The Centre for Economic Performance (CEP) of the London School of Economics (LSE) predicts that the European Union will not achieve the goals of its Lisbon Strategy by the year 2010. In a recent paper, entitled Boosting Innovation and Productivity Growth in Europe: the Hope and Realities of the EU’s ‘Lisbon Agenda’, it draws a bleak picture of this continent’s prospects.

In a number of ways, the report reads like an abridged version of Wim Kok’s sobering report of 2004, Facing the Challenge. Like Kok, the authors of the LSE report deplore Europe’s productivity gap compared with the United States. Like him, they see no progress in the objective to increase investment in research and development to 3% of GDP. The paper strongly advocates the creation of a European Community patent, drawing attention to the fact that it would reduce patenting costs in Europe by some 60%, and close the gap to the US, where patents are said to be at one fifth of the cost in Europe.

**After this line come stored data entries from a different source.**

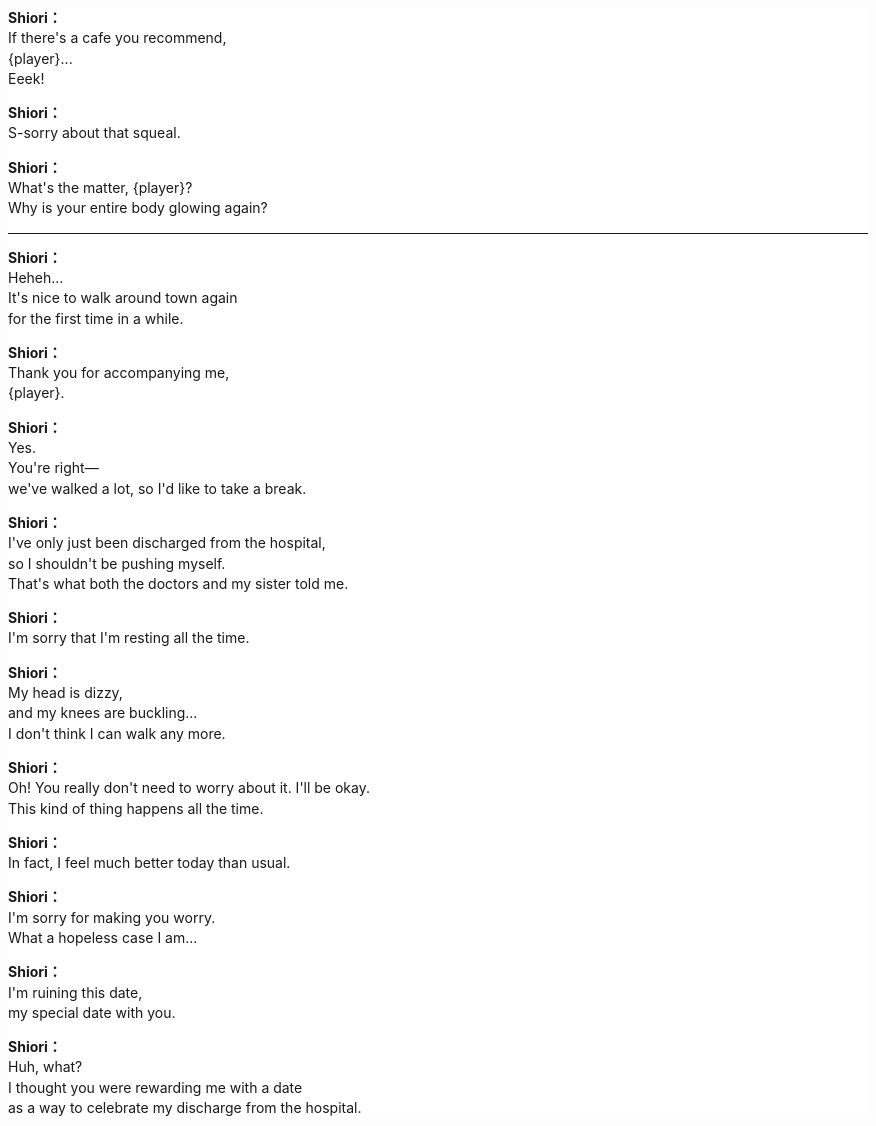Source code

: **Shiori：**  
If there's a cafe you recommend,  
{player}...  
Eeek!  
  
**Shiori：**  
S-sorry about that squeal.  
  
**Shiori：**  
What's the matter, {player}?  
Why is your entire body glowing again?  
  

---  
  
**Shiori：**  
Heheh...  
It's nice to walk around town again  
for the first time in a while.  
  
**Shiori：**  
Thank you for accompanying me,  
{player}.  
  
**Shiori：**  
Yes.  
You're right—  
we've walked a lot, so I'd like to take a break.  
  
**Shiori：**  
I've only just been discharged from the hospital,  
so I shouldn't be pushing myself.  
That's what both the doctors and my sister told me.  
  
**Shiori：**  
I'm sorry that I'm resting all the time.  
  
**Shiori：**  
My head is dizzy,  
and my knees are buckling...  
I don't think I can walk any more.  
  
**Shiori：**  
Oh! You really don't need to worry about it. I'll be okay.  
This kind of thing happens all the time.  
  
**Shiori：**  
In fact, I feel much better today than usual.  
  
**Shiori：**  
I'm sorry for making you worry.  
What a hopeless case I am...  
  
**Shiori：**  
I'm ruining this date,  
my special date with you.  
  
**Shiori：**  
Huh, what?  
I thought you were rewarding me with a date  
as a way to celebrate my discharge from the hospital.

The paper also repeats the popular claims of a considerable brain drain of researchers from Europe to the US – in the light of an anticipated shortage of Europe’s stock of highly qualified R&D staff. It suggests the EU should try to reverse this trend by creating centres of excellence, improve the amounts and the use of research funding and create networks between the centres of excellence and industry.